Les deux économistes considèrent que le déficit fédéral, avant les mesures de stimulation, s'élèvera à environ 15 milliards $ pour chacune des deux prochaines années.

«Ce qui est pire, c'est que l'effet sur les finances publiques pourrait être durable, car en raison d'une diminution du stock de capital, le potentiel de croissance de l'économie est d'ores et déjà gravement réduit», expliquent-ils.

Cela dit, l'ampleur de ce déficit ne devrait pas empêcher le gouvernement Trudeau d'adopter les mesures de stimulation promises. Bien au contraire.

«L'affaiblissement économique aigu des provinces pétrolières et la diminution de l'efficacité de la politique monétaire conventionnelle pourraient même militer en faveur de mesures plus importantes et plus rapides du gouvernement fédéral, qui dispose de capacités budgétaires de réserve», opine la Banque.
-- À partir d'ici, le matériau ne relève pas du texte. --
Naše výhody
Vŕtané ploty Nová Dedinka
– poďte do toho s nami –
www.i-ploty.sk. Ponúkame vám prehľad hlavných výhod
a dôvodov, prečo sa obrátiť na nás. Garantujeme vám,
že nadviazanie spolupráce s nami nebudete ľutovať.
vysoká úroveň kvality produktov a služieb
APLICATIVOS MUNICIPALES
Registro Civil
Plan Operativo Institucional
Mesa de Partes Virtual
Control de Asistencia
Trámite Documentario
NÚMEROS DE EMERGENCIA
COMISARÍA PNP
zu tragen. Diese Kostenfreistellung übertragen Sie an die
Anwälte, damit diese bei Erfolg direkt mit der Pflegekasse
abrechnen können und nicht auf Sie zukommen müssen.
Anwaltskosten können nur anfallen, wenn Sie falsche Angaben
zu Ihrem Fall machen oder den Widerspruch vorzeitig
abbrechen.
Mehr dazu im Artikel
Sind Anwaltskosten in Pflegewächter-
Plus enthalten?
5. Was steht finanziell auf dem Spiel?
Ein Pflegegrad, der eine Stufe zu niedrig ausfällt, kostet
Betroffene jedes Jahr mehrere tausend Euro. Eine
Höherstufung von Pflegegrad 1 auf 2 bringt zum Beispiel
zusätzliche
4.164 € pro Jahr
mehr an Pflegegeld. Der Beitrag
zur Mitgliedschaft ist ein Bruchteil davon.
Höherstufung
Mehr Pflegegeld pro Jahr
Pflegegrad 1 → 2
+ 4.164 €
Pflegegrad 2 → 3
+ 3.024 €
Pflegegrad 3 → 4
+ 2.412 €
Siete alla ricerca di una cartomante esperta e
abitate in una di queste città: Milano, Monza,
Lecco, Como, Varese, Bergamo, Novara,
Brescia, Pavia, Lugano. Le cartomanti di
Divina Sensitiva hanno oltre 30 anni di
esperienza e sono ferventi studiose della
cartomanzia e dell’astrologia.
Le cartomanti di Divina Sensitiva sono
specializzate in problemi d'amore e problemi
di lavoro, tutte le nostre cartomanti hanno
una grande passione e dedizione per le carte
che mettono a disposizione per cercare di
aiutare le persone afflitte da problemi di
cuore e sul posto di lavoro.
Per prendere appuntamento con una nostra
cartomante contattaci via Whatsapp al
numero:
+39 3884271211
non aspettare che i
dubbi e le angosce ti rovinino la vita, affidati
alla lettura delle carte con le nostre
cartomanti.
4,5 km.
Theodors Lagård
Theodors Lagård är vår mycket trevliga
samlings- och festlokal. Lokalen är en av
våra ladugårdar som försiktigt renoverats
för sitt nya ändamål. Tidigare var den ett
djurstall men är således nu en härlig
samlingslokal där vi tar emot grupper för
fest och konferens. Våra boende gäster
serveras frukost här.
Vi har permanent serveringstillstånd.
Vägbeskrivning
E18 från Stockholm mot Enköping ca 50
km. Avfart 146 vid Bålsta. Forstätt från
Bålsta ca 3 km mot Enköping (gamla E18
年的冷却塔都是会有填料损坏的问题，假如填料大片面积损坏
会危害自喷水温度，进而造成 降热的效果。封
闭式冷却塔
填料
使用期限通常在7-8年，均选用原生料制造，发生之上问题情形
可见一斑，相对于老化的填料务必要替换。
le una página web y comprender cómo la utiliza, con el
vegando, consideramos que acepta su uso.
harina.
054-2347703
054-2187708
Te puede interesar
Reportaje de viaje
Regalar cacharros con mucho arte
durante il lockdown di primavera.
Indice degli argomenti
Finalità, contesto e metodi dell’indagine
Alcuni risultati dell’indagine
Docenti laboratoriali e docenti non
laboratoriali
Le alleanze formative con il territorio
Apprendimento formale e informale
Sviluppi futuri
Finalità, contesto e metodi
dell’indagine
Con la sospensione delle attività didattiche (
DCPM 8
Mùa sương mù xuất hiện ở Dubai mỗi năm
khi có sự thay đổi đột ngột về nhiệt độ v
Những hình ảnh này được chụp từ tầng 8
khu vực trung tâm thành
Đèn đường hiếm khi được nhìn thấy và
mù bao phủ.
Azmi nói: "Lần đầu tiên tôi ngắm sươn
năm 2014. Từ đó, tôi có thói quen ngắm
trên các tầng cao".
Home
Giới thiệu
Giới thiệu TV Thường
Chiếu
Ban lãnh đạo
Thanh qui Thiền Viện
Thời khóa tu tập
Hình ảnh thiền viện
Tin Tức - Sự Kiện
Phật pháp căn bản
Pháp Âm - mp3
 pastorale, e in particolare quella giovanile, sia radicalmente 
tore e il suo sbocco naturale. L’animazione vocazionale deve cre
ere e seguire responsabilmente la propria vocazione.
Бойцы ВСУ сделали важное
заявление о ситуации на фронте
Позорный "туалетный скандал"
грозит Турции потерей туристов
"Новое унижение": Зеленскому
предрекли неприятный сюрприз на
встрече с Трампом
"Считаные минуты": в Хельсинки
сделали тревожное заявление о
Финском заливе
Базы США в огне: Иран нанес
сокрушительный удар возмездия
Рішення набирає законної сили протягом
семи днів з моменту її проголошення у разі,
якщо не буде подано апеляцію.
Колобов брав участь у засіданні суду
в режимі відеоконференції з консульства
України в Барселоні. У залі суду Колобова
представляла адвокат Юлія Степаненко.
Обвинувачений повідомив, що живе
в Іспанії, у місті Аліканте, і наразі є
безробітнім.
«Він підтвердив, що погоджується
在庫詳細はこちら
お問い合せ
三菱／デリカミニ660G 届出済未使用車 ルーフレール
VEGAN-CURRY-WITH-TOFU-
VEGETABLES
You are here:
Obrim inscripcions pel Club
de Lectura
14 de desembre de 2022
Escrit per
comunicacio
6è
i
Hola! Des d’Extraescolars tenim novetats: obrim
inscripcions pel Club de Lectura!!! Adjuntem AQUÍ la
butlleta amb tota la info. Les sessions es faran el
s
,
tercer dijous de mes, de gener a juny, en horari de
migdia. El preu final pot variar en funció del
La Banque Nationale est même d'avis que «grâce aux succès antérieurs de la réduction de la dette, Ottawa pourrait se permettre des déficits même encore plus importants pendant deux ans (de 30 à 35 milliards $) sans éroder sa solidité financière à long terme».

Le Québec

Peu exposé au secteur de l'énergie, le Québec s'en sortira mieux que les autres provinces productrices d'or noir.

Parce que sa vitesse de croisière est plus basse, la croissance du PIB réel du Québec devrait cependant demeurer, «une fois de plus», à la traîne de celles de l'Ontario et de la Colombie-Britannique.

La Banque Nationale prévoit donc une croissance économique de 1,4 % pour le Québec en 2017, comparativement à 2 % pour l'Ontario et à 2,4 % pour la Colombie-Britannique.

Cette année, la croissance prévue est de 1,1 % pour le Québec, de 2,4 % pour l'Ontario et de 2,4 % pour la Colombie-Britannique.